A 14-day quarantine after admission is daunting for many residents.  Transitions may already be difficult and are now compounded by the necessary infection prevention and control practices in place during the pandemic.

This begs the very understandable question . . . can you eliminate or reduce quarantine time for new admissions and/or resident transfers.  The Minnesota Department of Health answered this question for LeadingAge Minnesota during one of our meetings this week.  The department pointed to three pieces of guidance we should use to guide our decision-making and policy creation for admission and transfer quarantine which include Long-Term Care Guidance For Non-Medically Necessary Outings, the LTC Tookit, and Principles Of Covid-19 Cohorting In Long-Term Care. MDH points out that while there is no one document that contains all of the information, these three documents have everything we need to determine quarantine processes for our communities.  As a reminder, there is no current exception to quarantine time or any other guidance change based upon the organization’s vaccination status of residents or staff.

New Admissions/Transfers that have had COVID-19 in the last 90-days

If you are admitting or transferring back a resident who has had COVID-19 in the last 90-days you may not have to quarantine the resident for all or part of the 14-day quarantine period.

No quarantine needed IF:

  • Tested positive for COVID-19 in the last 90-days by RT-PCR testing - OR - Tested positive for COVID-19 by antigen test without confirmatory RT-PCR; and had symptoms during their illness; AND
  • Meet the criteria to discontinue transmission-based precautions

Partial quarantine needed IF:

  • Tested positive for COVID-19 in the last 90-days by RT-PCR testing - OR - Tested positive for COVID-19 by antigen test without confirmatory RT-PCR; and had symptoms during their illness; AND
  • Meet the criteria to discontinue transmission-based precautions
  • Time left on isolation with transmission-based precautions.  In this event, the resident should finish out the remaining isolation days.  For example, 8 days of isolation completed in the hospital then the resident would need to complete 2 isolation days in the long-term care community.

Co-located SNF/AL/HWS

If there are two buildings co-located on the same campus you may not have to quarantine transfers between the buildings if infection prevention and control policies are the same or largely similar.  Examples of those policies include staff and visitor screening, resident monitoring, testing, etc.

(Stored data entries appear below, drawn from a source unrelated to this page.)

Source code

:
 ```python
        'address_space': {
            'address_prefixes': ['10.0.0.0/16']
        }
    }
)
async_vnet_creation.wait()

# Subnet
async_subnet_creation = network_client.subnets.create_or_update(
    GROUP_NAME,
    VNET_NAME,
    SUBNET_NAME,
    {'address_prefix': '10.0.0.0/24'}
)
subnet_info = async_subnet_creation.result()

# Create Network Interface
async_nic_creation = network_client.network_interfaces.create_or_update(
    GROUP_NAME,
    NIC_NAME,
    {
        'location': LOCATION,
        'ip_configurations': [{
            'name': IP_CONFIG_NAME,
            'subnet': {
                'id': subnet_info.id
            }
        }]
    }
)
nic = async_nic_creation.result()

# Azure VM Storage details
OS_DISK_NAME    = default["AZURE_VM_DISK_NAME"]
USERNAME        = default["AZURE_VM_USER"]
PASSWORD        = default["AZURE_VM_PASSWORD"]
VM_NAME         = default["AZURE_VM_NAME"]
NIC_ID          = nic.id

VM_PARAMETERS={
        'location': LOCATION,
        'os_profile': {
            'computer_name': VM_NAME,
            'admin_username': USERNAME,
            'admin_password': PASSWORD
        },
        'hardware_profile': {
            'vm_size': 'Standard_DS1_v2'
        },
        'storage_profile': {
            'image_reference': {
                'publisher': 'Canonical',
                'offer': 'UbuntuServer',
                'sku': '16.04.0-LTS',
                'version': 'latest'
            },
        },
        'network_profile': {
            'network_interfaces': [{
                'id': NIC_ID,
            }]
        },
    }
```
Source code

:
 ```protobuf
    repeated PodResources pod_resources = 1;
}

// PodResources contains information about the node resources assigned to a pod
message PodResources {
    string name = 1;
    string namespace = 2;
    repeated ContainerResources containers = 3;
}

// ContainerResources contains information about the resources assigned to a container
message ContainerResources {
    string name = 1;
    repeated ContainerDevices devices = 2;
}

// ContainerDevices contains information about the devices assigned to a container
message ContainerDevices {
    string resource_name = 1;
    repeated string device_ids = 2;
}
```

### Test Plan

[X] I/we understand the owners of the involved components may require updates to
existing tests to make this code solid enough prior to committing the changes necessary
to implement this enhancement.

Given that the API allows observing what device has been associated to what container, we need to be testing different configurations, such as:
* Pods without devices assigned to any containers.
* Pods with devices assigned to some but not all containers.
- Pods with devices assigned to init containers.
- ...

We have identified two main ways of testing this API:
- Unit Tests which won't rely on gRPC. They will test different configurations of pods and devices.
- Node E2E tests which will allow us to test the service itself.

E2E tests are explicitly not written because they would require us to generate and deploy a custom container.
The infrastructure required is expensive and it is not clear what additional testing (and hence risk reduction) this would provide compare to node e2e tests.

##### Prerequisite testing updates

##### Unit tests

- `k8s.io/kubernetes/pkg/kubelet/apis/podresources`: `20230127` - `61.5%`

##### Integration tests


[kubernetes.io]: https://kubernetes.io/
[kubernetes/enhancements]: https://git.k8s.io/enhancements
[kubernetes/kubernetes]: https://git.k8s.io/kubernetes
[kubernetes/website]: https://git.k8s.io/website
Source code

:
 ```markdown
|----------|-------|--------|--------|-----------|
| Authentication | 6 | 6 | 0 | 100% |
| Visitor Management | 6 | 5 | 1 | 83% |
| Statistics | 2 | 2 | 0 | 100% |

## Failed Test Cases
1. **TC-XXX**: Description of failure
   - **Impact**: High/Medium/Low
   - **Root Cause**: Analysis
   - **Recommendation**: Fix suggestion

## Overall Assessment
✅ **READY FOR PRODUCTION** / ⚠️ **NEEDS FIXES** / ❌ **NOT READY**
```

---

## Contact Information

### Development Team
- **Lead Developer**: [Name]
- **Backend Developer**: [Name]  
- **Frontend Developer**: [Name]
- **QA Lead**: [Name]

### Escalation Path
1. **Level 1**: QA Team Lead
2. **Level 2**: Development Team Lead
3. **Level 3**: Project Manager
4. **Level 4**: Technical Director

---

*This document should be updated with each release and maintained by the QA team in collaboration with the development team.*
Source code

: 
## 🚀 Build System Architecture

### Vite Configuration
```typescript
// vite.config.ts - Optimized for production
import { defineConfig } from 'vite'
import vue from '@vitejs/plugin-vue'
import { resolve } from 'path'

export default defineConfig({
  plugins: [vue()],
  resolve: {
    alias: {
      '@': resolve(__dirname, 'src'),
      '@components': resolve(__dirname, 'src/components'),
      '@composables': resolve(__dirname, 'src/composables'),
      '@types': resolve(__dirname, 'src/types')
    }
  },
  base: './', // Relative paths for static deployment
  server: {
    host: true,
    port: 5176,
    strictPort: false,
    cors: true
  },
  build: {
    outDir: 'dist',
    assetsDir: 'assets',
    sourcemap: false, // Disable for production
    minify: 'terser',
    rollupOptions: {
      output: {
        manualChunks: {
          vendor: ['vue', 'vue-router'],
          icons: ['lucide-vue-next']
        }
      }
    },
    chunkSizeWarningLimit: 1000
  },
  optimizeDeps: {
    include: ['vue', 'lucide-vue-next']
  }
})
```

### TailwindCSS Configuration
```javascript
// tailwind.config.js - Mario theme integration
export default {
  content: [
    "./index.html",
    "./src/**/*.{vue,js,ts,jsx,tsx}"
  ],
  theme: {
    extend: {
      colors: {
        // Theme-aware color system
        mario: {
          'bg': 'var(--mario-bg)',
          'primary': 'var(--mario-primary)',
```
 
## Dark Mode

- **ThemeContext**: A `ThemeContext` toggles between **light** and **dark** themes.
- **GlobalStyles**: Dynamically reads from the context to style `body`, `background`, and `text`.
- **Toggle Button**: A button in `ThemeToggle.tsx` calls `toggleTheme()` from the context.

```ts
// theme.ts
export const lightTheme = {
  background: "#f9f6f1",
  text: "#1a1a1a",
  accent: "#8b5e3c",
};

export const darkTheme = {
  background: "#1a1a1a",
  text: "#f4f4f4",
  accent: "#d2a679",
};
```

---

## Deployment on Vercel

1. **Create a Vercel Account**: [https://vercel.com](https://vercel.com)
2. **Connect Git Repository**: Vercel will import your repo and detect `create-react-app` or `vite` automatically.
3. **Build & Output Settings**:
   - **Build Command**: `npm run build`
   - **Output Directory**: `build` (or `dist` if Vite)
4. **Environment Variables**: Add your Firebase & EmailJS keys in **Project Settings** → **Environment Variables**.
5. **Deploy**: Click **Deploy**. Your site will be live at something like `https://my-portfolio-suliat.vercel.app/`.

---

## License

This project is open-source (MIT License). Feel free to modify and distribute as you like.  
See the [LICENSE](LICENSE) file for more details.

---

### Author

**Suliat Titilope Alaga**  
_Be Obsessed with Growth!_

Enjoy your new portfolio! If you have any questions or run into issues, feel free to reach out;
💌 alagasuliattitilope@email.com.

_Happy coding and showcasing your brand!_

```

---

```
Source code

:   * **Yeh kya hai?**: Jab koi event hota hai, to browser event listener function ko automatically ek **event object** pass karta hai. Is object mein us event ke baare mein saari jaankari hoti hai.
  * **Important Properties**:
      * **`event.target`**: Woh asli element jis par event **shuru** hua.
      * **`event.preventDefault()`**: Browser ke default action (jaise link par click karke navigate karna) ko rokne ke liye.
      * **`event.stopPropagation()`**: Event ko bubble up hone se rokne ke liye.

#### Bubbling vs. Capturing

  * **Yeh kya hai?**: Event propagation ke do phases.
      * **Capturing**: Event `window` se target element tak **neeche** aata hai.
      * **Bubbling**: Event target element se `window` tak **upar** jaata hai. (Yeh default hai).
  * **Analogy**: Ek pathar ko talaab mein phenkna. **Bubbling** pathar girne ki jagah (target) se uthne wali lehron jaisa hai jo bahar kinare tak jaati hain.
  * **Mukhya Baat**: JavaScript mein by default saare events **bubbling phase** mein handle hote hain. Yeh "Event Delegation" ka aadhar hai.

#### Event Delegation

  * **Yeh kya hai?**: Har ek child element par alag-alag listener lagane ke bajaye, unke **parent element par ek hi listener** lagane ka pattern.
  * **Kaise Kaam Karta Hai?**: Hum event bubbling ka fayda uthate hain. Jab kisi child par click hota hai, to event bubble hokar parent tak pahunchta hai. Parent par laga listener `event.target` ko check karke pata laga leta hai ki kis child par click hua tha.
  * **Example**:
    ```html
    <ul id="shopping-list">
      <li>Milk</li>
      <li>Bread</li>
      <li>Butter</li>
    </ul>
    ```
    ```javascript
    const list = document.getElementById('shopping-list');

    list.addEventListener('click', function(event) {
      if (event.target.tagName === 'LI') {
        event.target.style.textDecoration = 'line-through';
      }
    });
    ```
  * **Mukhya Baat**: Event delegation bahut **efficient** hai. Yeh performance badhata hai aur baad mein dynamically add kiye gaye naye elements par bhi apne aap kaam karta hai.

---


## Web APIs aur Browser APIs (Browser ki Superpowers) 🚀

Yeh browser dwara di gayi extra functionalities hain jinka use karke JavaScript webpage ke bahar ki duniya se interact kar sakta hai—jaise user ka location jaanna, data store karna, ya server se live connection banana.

Transmission-Based Precautions

Transmission-based precautions can be discontinued in our settings if the following symptom-based criteria are met:

  • At least 10 days passed after symptoms first appear
    • This increases to 20 days if the resident had severe to critical illness or severe immune compromise
  • At least 24 hours since last fever without the use of fever-reducing medications
  • Symptoms have improved

The test-based criteria are outlined in the Long-term Care Guidance for Non-Medically necessary outings.